Discussion I. Factual Allegations On January 23, 2017, Petitioner appeared before the Berrien County Circuit Court to enter an unconditional plea of no contest to the charge of first-degree child abuse in exchange for the dismissal of his remaining charges, including torture, assault with a dangerous weapon, and aggravated domestic violence. (Plea Hr’g Tr., ECF No. 8-3, PageID.253, 259.) Petitioner testified under oath that he understood that he was being charged with knowingly or intentionally causing serious physical harm and/or mental harm to a child, punishable by up to life in prison. (Id., PageID.256.)

1 Respondent also contends that Petitioner has not exhausted and has procedurally defaulted Ground II (in part). (ECF No. 18, PageID.712.) However, a habeas corpus petition “may be denied on the merits, notwithstanding the failure of the applicant to exhaust the remedies available in the courts of the State.” See 28 U.S.C. § 2254(b)(2). Furthermore, the Supreme Court has held that federal courts are not required to address a procedural default issue before deciding against the petitioner on the merits. Lambrix v. Singletary, 520 U.S. 518, 525 (1997) (“Judicial economy might counsel giving the [other] question priority, for example, if it were easily resolvable against the habeas petitioner, whereas the procedural-bar issue involved complicated issues of state law.”); see also Overton v.
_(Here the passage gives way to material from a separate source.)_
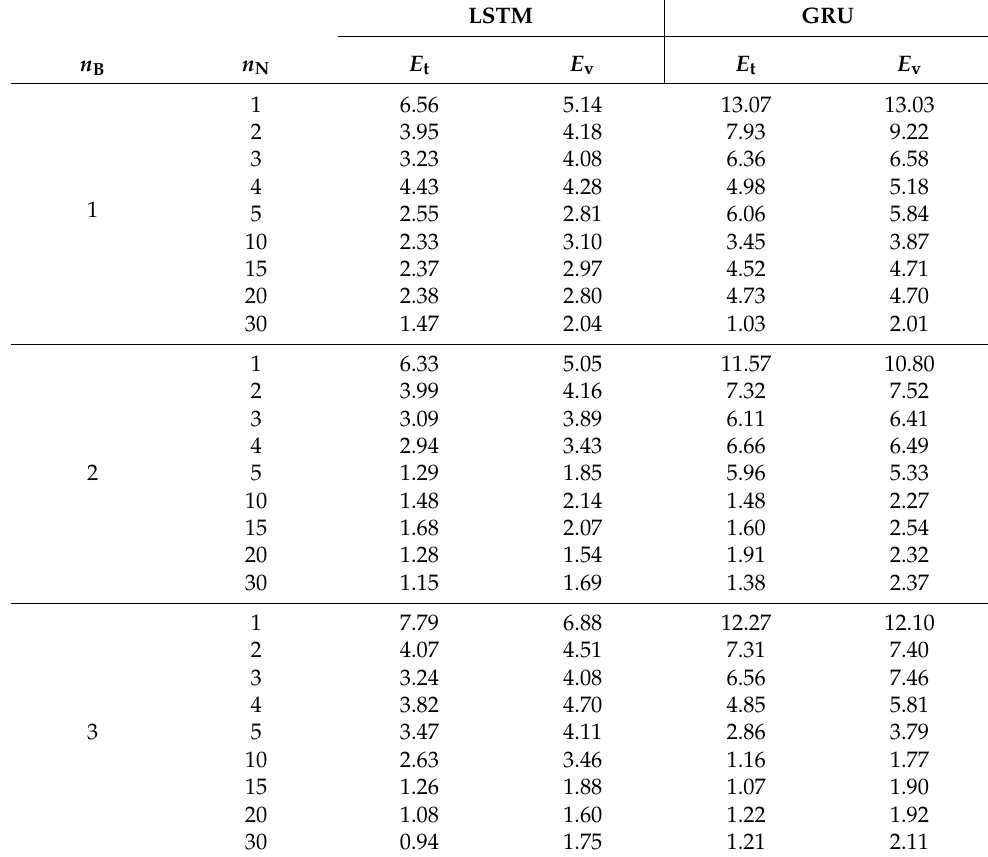
Table 3. The neutralisation reactor: comparison of selected LSTM and GRU networks without the recurrent inputs ( n A = 0) in terms of the training ( E t ) and validation errors ( E v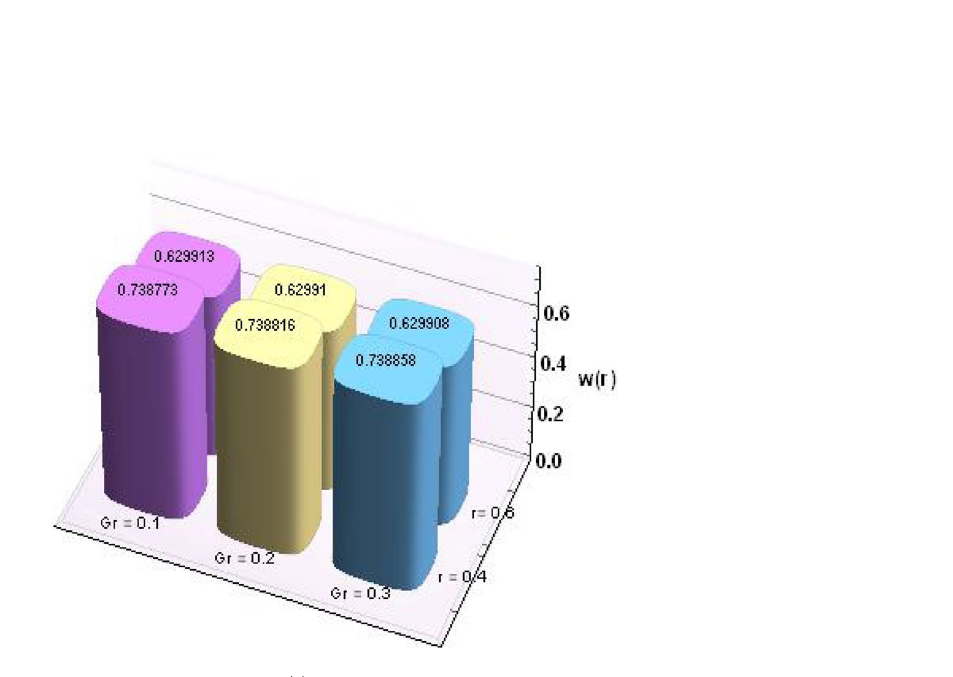
Figure 12. Variation in w(r) against Gr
Macauley, 822 F. App’x 341, 345 (6th Cir. 2020) (“Although procedural default often appears as a preliminary question, we may decide the merits first.”); Hudson v. Jones, 351 F.3d 212, 215–16 (6th Cir. 2003) (citing Lambrix, 520 U.S. at 525; Nobles v. Johnson, 127 F.3d 409, 423–24 (5th Cir. 1997); 28 U.S.C. § 2254(b)(2)). Here, rather than conduct a lengthy inquiry into exhaustion and procedural default, judicial economy favors proceeding directly to a discussion of the merits of Petitioner’s claim. In entering his no-contest plea, Petitioner confirmed that he had discussed the case fully with his attorney and that defense counsel had explained the charges and the plea agreement, answered Petitioner’s questions, and explained Petitioner’s rights. (Id., PageID.257–58.) Petitioner testified that he was satisfied with the representation that defense counsel had provided, (id., PageID.258), and that his plea was made voluntarily, of his own free will, and with no threats,

promises, or inducements (id., PageID.260–61). Pursuant to Petitioner’s request, the trial court used the preliminary examination transcript as the factual basis for the plea. (Id., PageID.261.) The trial court recited the following: Timothy testified that during this period of time of 2014 through August of 2016, he was living with his parents, Alicia and--a step--stepmom I believe it is, Alicia Zemke and his father, Aaron Zemke, at 103 Sherman Street, and that was in Galien Township, in Berrien County, Michigan. Timo-- Timothy was--testified that during this period of time, he was deprived of food and water, primarily food, by his parents, and, actually ended up running away in August, where he was found sleeping next to railroad tracks near- Galien. He testified that Alicia, whom he identified here in court, and his father, who he also identified here in court, were not feeding him, that he, on numerous occasions, tried to tell his father that he was being deprived of food, and that his mother--step mother would not feed him.